Kapitalist dünyanın gelişme aşaması halkasında bulunan bir ülkenin ekonomi politikası da sadece IMF ya da Dünya Bankası gibi ileri ülkeler ajanları tarafından ya da izniyle yapılmakla kalmaz, aynı zamanda ulusal görüntülü politika oluşturma çabaları da, uluslararası sistemin işleyiş dinamikleri dayatmasıyla, güçlülerin çıkarları doğrultusunda belirlenen uluslararası politikalar etrafında şekillenir. Bu zorunluluk, dış kredi mekanizmaları ya da teknoloji aktarım koşulları ile veya doğrudan devletlerin örtülü olarak üst sermayenin araçsallığı misyonu ile sağlanır ve denetlenir. 2000 IMF-Derviş programı, Davos Toplantıları, Dünya Ekonomik Formu görüşmeleri vb emperyalist uygulamaların en açık örneğidir. Aynı şekilde son anda iptal edilen(?) McKinsey anlaşması da aynı alandaki kanıttır.
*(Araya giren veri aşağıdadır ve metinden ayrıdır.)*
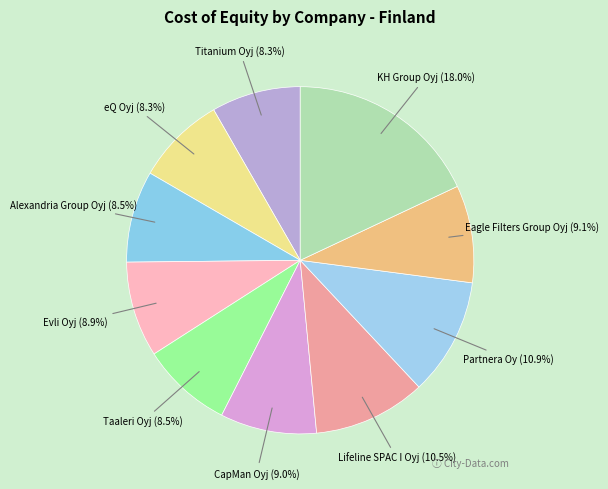

Count the number of slices in the pie.

10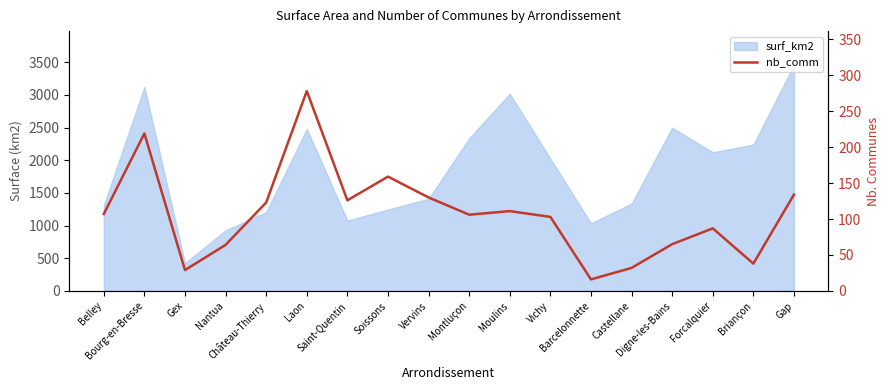

What is the value of the 1st point from the left?

107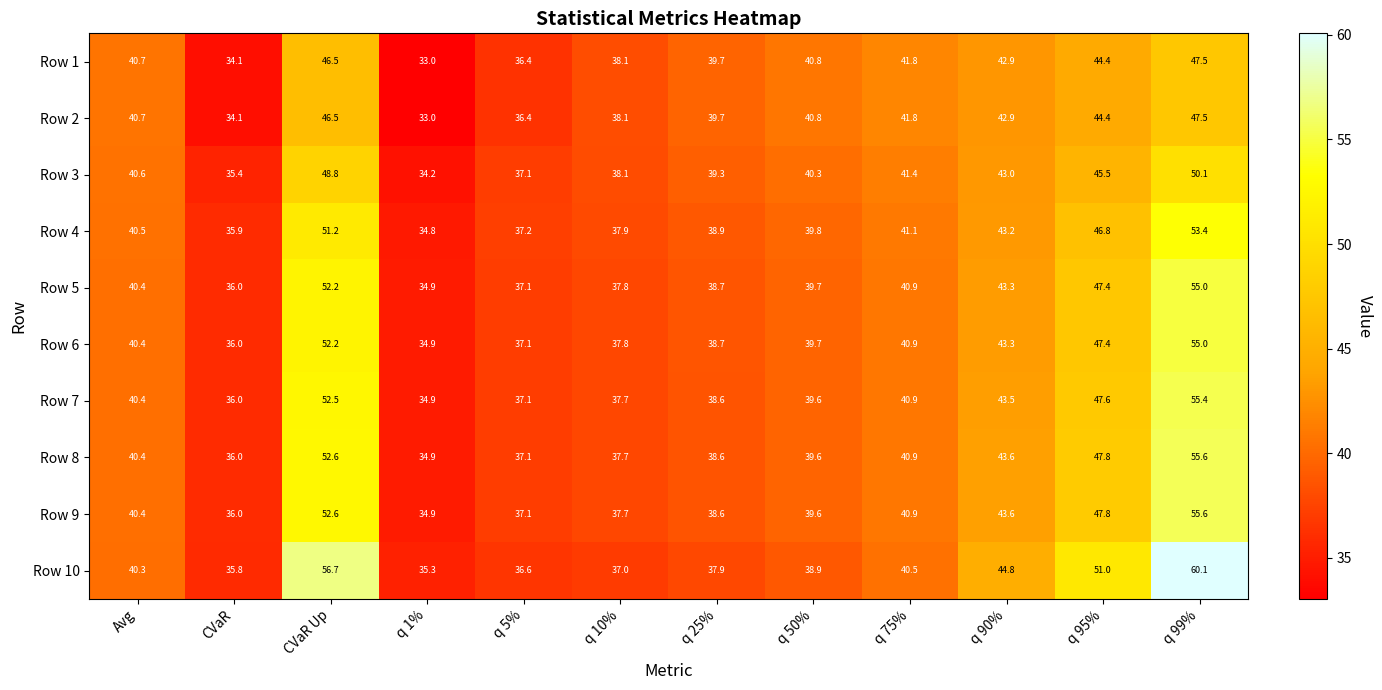

What is the smallest value displayed?

33.0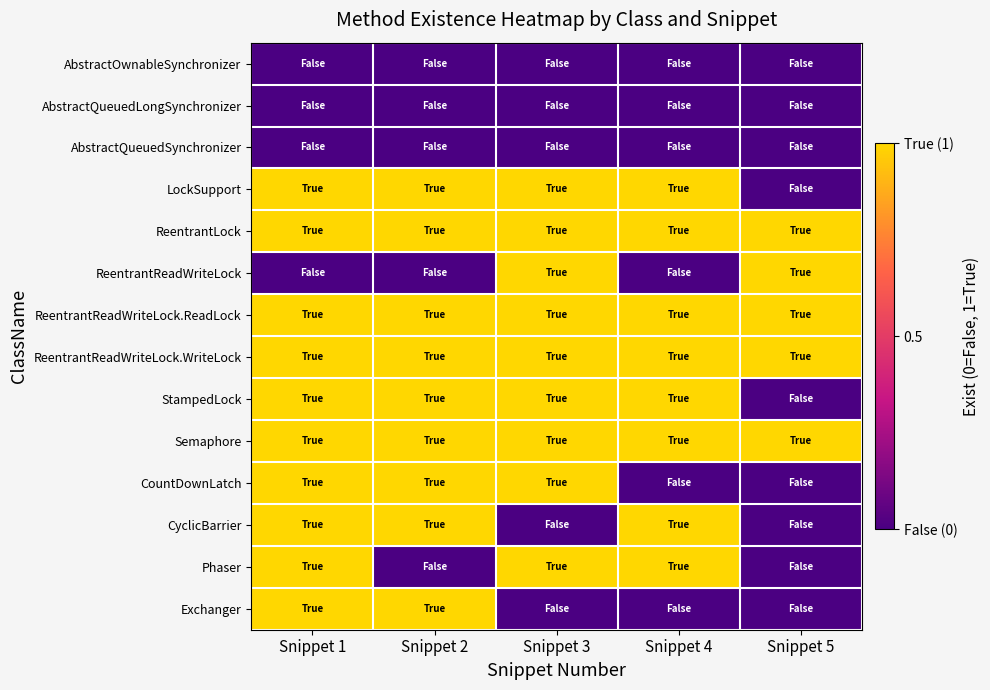

At Snippet 1, list the series in order from smallest to largest.

AbstractOwnableSynchronizer, AbstractQueuedLongSynchronizer, AbstractQueuedSynchronizer, ReentrantReadWriteLock, LockSupport, ReentrantLock, ReentrantReadWriteLock.ReadLock, ReentrantReadWriteLock.WriteLock, StampedLock, Semaphore, CountDownLatch, CyclicBarrier, Phaser, Exchanger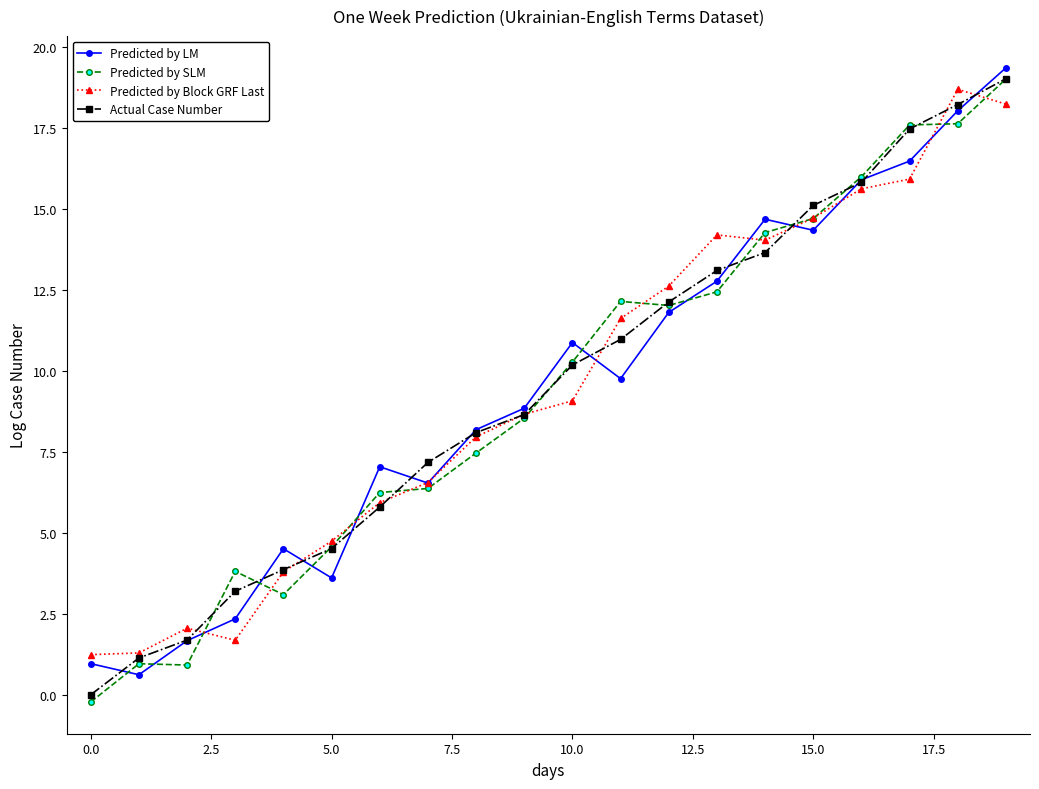

True or false: Actual Case Number has more than 1 interior local peaks.

False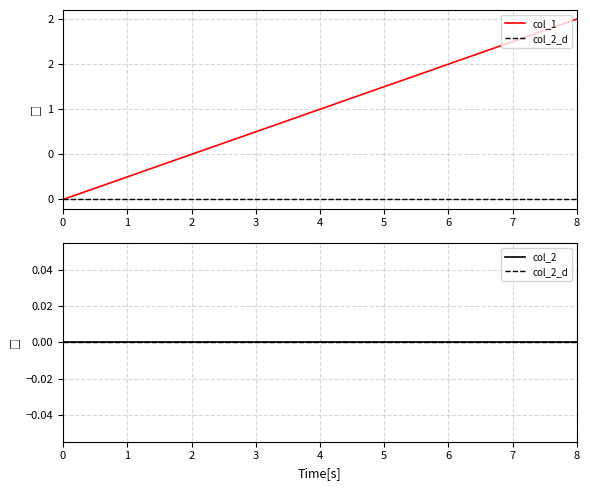

The col_2_d series shows 0 at 0. True or false?

True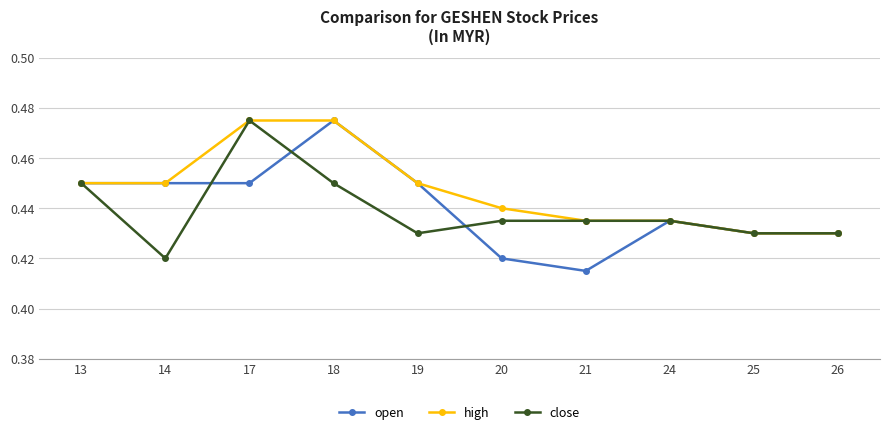

Where is close nearest to the value 0?

14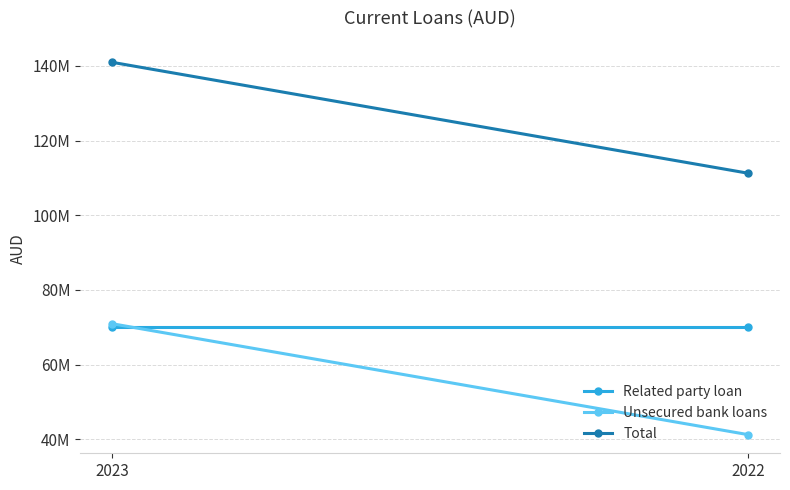

Rank the categories by Related party loan value from highest to lowest.

2023, 2022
Yaşadığımız kriz uzun süre ihmal edilen yapısal çarpıklıkların sonucu ise, alınması gereken önlemlerin de Orta Vadeli Program gibi üç yıllık projeksiyonların çok ötesinde, uzun yılları kapsayıcı reel planlama ile olası olduğu halde, bu yola girilmemesi de, uluslararası sermaye gücünün dolaylı şekillendirmesi olarak görülmelidir. Bu konuyu gelecek sefer irdelemek üzere, emperyalizm zulmünden azade günler dilerim!